Thailand, host of the International Conference on Family Planning in November (see sidebar), offers a compelling model. Long a proponent of family planning, the country rolled out a UHC plan in 2002 that delivered universal access to essential health services at no cost to all citizens. As part of the effort, Thailand expanded access to sexual and reproductive health services in primary health care—placing a family planning clinic within all government hospitals; providing family planning training to all midwives, nurses, and doctors; and covering the cost of contraceptives. While UHC isn’t the sole reason for Thailand’s success, contraceptive use among all women in the country climbed from 15% to 70% between 1971 and 2019. In addition, between 2000 and 2017, the maternal mortality ratio decreased from 43 per 100,000 live births in 2000 to 37 in 2017, The World Bank also noted.

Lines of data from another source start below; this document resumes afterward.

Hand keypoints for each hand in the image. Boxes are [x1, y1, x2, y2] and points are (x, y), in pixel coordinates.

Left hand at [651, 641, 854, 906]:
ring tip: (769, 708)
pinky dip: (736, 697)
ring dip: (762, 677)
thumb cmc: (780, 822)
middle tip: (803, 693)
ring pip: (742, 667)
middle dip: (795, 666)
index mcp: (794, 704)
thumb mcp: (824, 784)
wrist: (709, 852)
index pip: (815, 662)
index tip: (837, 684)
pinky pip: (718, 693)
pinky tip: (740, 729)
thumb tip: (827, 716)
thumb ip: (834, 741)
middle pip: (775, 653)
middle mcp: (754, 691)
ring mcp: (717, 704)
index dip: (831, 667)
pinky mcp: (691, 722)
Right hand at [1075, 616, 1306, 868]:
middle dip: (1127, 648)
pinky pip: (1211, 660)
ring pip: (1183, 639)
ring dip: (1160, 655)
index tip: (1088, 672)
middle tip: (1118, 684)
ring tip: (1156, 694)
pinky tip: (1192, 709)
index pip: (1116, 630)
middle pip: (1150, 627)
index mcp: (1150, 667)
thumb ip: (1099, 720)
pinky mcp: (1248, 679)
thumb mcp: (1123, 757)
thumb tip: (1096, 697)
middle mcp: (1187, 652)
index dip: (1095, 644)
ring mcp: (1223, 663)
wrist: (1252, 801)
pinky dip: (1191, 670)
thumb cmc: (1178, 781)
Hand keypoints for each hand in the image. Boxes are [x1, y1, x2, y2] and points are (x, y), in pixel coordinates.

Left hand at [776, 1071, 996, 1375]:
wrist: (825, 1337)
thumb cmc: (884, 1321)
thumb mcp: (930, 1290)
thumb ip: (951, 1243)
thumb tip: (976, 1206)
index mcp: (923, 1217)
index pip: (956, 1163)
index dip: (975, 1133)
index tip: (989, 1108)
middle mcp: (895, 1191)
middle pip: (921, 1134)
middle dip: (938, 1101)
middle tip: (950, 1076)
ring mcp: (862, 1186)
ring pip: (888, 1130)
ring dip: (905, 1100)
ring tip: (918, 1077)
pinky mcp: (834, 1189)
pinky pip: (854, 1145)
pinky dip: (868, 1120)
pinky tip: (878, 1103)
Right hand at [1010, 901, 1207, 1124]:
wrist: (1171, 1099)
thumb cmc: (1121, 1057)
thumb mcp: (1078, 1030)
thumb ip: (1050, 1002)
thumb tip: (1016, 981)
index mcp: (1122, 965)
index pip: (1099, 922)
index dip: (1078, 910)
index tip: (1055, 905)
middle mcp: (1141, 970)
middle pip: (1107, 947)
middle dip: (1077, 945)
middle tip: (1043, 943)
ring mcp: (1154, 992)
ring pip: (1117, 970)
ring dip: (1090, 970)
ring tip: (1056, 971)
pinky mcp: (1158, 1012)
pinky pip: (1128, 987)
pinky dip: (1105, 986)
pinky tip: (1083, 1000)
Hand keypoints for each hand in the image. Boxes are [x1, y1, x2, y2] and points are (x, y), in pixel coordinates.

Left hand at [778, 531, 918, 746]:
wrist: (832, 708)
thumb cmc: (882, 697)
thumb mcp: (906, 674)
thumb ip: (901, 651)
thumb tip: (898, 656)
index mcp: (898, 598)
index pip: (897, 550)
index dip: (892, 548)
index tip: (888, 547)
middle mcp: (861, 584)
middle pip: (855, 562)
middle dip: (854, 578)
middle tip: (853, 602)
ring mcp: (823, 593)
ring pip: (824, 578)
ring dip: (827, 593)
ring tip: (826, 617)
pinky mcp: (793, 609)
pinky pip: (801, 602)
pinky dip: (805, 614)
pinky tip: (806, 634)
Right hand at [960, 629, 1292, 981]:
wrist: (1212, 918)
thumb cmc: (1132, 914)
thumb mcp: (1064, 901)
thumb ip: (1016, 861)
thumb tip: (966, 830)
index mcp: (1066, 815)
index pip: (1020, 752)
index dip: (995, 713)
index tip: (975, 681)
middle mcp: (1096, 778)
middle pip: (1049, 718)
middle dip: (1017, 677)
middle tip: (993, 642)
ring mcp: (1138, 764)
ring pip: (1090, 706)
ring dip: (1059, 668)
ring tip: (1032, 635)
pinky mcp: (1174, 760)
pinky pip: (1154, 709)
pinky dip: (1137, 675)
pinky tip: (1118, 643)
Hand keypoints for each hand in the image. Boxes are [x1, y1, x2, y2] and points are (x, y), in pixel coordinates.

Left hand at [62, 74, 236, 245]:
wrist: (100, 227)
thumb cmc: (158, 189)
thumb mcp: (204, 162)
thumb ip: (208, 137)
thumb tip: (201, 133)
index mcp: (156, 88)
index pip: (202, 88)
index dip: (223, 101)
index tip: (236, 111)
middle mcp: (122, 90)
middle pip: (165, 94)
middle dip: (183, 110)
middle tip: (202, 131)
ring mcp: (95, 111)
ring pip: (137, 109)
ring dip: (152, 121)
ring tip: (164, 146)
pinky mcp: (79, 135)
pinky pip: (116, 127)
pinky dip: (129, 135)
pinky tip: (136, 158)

Other countries, however, have less consistent political support for integrating family planning services in UHC. The Challenge Initiative (TCI), another Gates Institute–led program, supports local governments in urban areas across 12 countries to take the lead in scaling up high-impact family planning interventions. TCI also advocates for city health ministries to dedicate their own funds to family planning services—and several cities have already “graduated” to sustainability.
For example, Kenya’s Kilifi County is making remarkable progress despite being dogged by health challenges including a high rate of teenage pregnancies, according to Paul Nyachae, MPH, TCI’s project director for East Africa. “When we started the program, the county did not have a budget to run family planning as an independent program in line with their health strategy; by the end, it did—along with a significant increase in the health ministry’s financial commitment,” he says. County officials credit the partnership with reducing the county’s rate of pregnancies among adolescents ages 10–19 from 31% in 2020 to 14% by mid-2021.
Tremendous challenges—starting with a lack of political will—remain across East Africa. But seeing other cities’ success has helped persuade more leaders to come on board. “The left-behind cities can see what they’re missing. Our goal is to support greater self-reliance of local governments, leading to sustained improvement in urban health systems and inspiring them to move their programs much further,” Nyachae says.